At its most basic level: Agents can't be trusted. We want predictable Workflows, not agents. They can do 99% of everything Agents can, if done properly, and the remaining 1% are the dangerous parts https://safebots.ai/agents.html

It's a lot of innovations at once, including:

Collaborative Bots that are safer than agents.

Workflows and tools that can read, reason and propose actions.

Policies that must be satisfied before actions can be taken.

Logging of everything. Verifiable security and audits for SOC2 compliance etc. etc.

Everything is configurable and designed for serious businesses, not a grandma that finished a Chinese course on how to install OpenClaw on her terminal and not get pwned

> Writing it myself would mean doing the research myself. How would I do that?

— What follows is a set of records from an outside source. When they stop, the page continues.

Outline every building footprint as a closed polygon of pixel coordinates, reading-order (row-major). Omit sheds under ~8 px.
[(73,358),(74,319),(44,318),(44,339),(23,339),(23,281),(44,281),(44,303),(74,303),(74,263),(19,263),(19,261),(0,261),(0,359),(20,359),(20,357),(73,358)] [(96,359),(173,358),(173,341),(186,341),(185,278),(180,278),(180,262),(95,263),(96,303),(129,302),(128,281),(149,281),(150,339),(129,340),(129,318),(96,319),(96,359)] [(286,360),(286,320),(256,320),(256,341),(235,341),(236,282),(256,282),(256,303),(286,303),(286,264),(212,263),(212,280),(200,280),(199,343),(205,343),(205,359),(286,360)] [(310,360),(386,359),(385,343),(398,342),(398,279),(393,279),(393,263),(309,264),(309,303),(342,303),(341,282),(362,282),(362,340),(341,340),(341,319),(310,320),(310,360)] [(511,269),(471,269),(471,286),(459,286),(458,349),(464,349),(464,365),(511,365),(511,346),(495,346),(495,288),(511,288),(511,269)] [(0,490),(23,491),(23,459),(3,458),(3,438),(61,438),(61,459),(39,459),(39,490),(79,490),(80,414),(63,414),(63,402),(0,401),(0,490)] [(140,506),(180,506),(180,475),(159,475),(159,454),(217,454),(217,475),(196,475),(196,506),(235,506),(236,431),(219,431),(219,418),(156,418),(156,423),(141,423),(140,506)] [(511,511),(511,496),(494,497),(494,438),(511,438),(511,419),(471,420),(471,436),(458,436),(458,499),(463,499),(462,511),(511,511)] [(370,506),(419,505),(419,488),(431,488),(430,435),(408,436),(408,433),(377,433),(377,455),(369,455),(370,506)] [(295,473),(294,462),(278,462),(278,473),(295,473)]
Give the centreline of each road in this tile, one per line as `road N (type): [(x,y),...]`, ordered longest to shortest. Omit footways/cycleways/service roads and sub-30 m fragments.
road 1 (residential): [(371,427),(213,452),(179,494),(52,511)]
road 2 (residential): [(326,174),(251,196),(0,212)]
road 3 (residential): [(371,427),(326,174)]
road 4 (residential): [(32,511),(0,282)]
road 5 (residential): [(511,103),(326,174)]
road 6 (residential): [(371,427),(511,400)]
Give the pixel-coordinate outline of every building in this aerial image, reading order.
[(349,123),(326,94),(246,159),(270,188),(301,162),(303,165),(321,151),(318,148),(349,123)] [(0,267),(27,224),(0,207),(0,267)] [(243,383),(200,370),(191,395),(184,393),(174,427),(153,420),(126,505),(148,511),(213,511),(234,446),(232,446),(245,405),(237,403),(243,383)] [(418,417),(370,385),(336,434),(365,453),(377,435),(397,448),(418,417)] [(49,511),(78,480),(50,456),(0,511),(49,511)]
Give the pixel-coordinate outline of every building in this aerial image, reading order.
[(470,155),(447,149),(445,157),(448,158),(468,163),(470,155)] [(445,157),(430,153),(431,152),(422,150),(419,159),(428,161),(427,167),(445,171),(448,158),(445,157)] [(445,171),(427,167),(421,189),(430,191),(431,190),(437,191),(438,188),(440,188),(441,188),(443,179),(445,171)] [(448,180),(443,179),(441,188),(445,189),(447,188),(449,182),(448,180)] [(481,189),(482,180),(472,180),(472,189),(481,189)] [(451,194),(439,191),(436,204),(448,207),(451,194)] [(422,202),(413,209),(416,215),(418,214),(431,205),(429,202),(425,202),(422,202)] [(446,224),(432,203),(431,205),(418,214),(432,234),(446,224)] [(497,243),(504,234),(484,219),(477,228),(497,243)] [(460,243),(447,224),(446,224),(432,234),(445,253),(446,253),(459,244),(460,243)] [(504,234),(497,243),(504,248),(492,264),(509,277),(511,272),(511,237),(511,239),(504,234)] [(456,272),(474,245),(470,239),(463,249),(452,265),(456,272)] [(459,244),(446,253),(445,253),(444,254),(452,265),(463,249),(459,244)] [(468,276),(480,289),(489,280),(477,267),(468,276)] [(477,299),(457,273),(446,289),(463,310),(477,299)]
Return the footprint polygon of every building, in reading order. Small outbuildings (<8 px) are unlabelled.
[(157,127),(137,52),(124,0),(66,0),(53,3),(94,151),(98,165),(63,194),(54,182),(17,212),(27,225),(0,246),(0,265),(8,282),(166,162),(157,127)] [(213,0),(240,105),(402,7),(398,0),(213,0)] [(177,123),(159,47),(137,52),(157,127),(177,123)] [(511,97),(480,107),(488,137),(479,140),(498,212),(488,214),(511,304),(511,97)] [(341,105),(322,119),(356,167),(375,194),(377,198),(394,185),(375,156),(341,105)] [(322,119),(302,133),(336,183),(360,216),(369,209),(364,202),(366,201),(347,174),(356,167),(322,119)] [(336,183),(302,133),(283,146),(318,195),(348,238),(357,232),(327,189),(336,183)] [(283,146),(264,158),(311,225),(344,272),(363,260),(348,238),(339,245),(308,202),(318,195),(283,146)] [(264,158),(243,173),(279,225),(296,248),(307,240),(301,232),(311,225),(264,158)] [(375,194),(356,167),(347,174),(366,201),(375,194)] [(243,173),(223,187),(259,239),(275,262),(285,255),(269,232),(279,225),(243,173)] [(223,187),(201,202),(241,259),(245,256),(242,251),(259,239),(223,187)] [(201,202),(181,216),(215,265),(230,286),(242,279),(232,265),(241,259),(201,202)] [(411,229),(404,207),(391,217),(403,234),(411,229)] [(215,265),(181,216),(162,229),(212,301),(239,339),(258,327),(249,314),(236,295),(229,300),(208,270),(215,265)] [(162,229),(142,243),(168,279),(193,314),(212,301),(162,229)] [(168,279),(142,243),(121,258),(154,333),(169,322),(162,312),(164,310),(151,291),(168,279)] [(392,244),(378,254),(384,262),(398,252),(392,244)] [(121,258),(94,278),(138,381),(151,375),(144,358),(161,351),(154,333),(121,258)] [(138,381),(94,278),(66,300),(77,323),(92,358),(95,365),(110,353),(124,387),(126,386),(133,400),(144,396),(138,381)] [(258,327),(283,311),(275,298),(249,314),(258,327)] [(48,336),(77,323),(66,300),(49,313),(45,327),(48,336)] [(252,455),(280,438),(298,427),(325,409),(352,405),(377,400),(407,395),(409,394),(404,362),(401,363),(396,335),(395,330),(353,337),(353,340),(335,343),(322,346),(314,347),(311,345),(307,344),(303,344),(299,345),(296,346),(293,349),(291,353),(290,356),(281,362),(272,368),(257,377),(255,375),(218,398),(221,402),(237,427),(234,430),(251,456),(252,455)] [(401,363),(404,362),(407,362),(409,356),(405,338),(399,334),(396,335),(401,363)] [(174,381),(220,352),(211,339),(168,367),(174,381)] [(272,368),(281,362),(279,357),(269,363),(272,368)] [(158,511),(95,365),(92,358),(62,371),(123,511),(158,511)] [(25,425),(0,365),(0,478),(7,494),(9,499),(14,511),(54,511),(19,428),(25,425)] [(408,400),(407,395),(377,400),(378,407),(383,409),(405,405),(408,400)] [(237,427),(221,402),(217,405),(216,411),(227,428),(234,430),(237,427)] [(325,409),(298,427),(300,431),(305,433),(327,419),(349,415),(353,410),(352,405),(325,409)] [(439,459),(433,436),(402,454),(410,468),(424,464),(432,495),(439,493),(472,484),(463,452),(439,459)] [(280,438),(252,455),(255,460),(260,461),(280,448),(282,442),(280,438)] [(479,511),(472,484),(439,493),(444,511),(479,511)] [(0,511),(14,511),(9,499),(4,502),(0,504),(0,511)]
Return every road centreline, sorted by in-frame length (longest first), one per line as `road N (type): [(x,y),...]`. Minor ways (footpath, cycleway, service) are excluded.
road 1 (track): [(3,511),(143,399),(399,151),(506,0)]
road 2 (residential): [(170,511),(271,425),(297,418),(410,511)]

This is why you should write things yourself. There is no way an AI would write something so insane in response to that question. Since I can now read your true understanding of the world, I know not to waste my time on your ai slop. I have no reason to believe you fact checked the 'research' done using AI if you cant even understand how the research should have been done in the first place. You want to waste the time of others but arent even willing to sacrifice a bit yourself.

You're free to write it using AI, but I'm free not to read it. The fact that it's written by AI is a strong signal that the references can't be trusted anyways.

No one is forcing to you read it!

It would be written by a human.

From https://news.ycombinator.com/newsguidelines.html:

> Don't post generated comments or AI-edited comments. HN is for conversation between humans.

It's poorly structured. I think a better split between technical vs social measures and how they interact would result in a much better article. It also doesn't seem to even mention DPI or great firewall of China as prior art.